Page MenuHomePhabricator

Harbormaster failing to trigger Jenkins build through HTTP GET and producing abnormal HTTP error code
Open, Needs TriagePublic

Assigned To
None
Authored By
swisspol
Mar 3 2016, 5:15 PM
Referenced Files
F1139874: pasted_file
Mar 3 2016, 5:16 PM
F1139871: pasted_file
Mar 3 2016, 5:15 PM
F1139865: pasted_file
Mar 3 2016, 5:15 PM

Description

I've observed this puzzling behavior a few times now:

  • A new commit is pushed
  • Herald triggers Harbormaster build plans correctly
  • They start the builds on various Jenkins servers successfully except for 1 build plan:
    • The build starts correctly in Jenkins but Harbormaster thinks it failed starting or something

pasted_file (619×1 px, 157 KB)

The log show a completely strange HTTP error code 28?

Restarting the build fixes the issue every time:

pasted_file (1×2 px, 258 KB)

PS: This is the hyper instance on Phacility.

Event Timeline

OK I just noticed this build plan as 2 duplicate steps (with the same 1.1 identifier)?
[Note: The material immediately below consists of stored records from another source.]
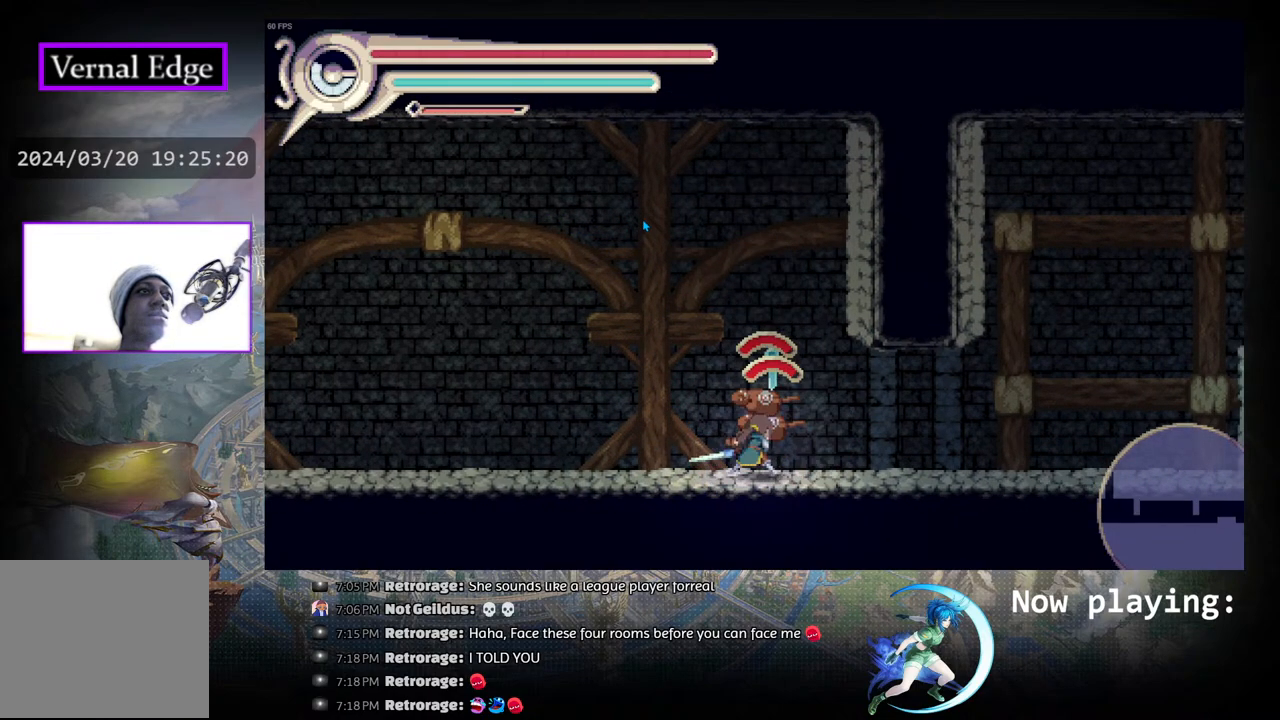
{"buttons": ["CROSS"], "left_stick": "center", "right_stick": "center", "events": [[50, "CROSS", "up"], [133, "CROSS", "down"], [217, "CROSS", "up"], [283, "CROSS", "down"], [367, "CROSS", "up"], [483, "CROSS", "down"]]}
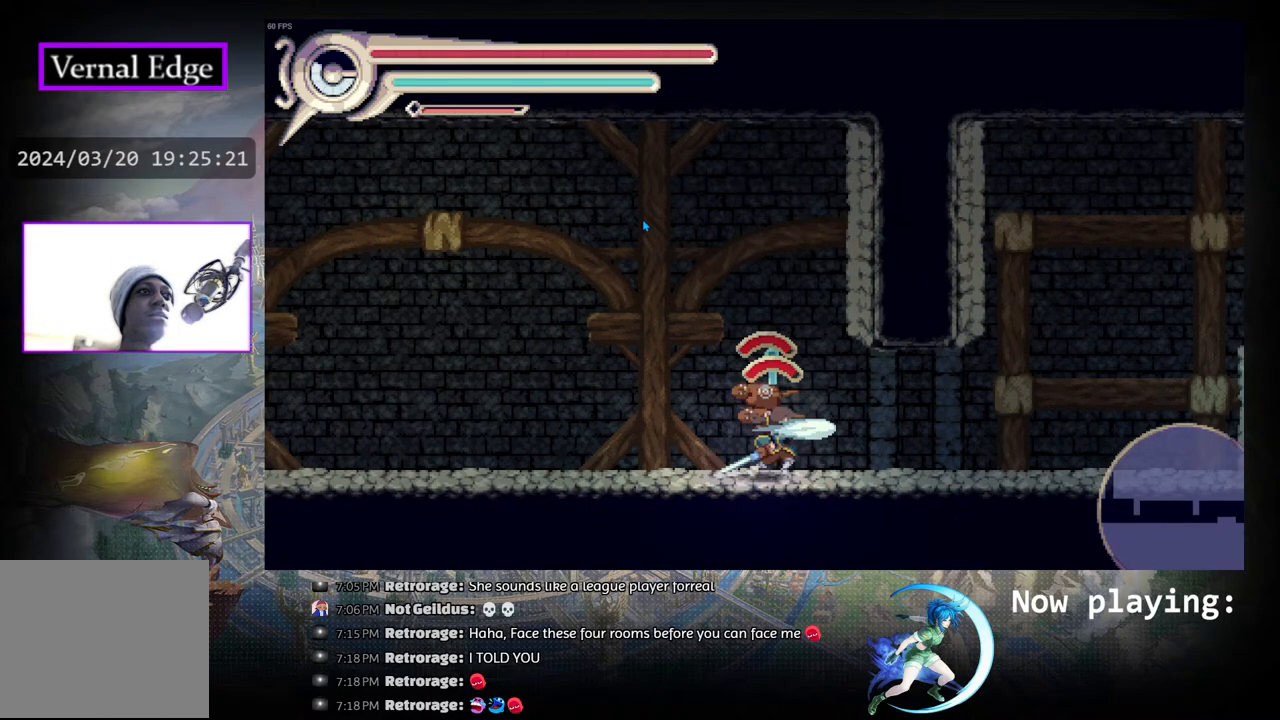
{"buttons": ["CROSS"], "left_stick": "center", "right_stick": "center", "events": [[100, "CROSS", "up"], [300, "CROSS", "down"], [433, "CROSS", "up"], [450, "CROSS", "down"]]}
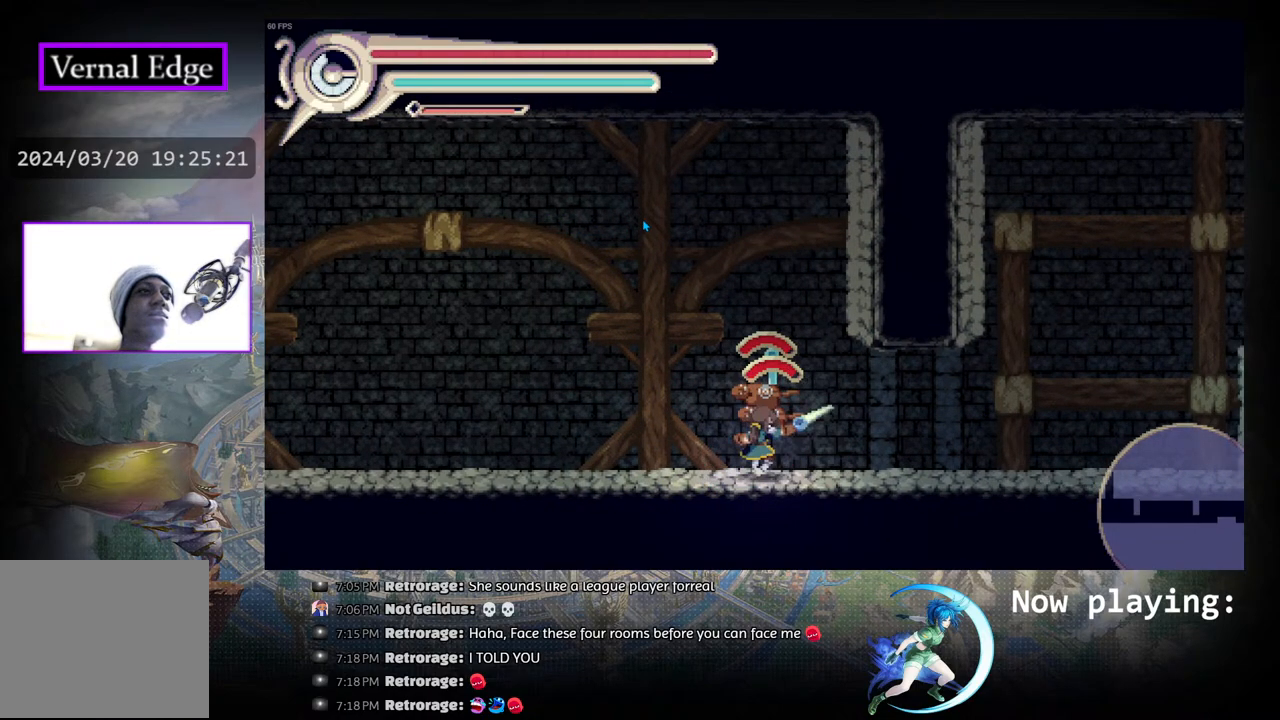
{"buttons": [], "left_stick": "center", "right_stick": "center", "events": [[83, "CROSS", "up"], [233, "CROSS", "down"], [350, "CROSS", "up"]]}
That certainly shouldn't be the case. Did something get corrupted?

pasted_file (409×446 px, 35 KB)

They both link to the same page: https://hyper.phacility.com/harbormaster/step/view/2/

Actually all build plans show these duplicate steps. Is this an (unrelated) bug?

BTW I realized I forgot to specify in the description of the task that what I'd like to know is why do the logs look like this and what is error 28? Does this come from Phabricator? Is there a lower-level log one could look at?

This may be cURL 28, CURLE_OPERATION_TIMEDOUT. We have a 60-second timeout on this build step. Is it possible your server requires more than 60s to acknowledge the initial request?

Also known as the far more hilarious CURLE_OPERATION_TIMEOUTED.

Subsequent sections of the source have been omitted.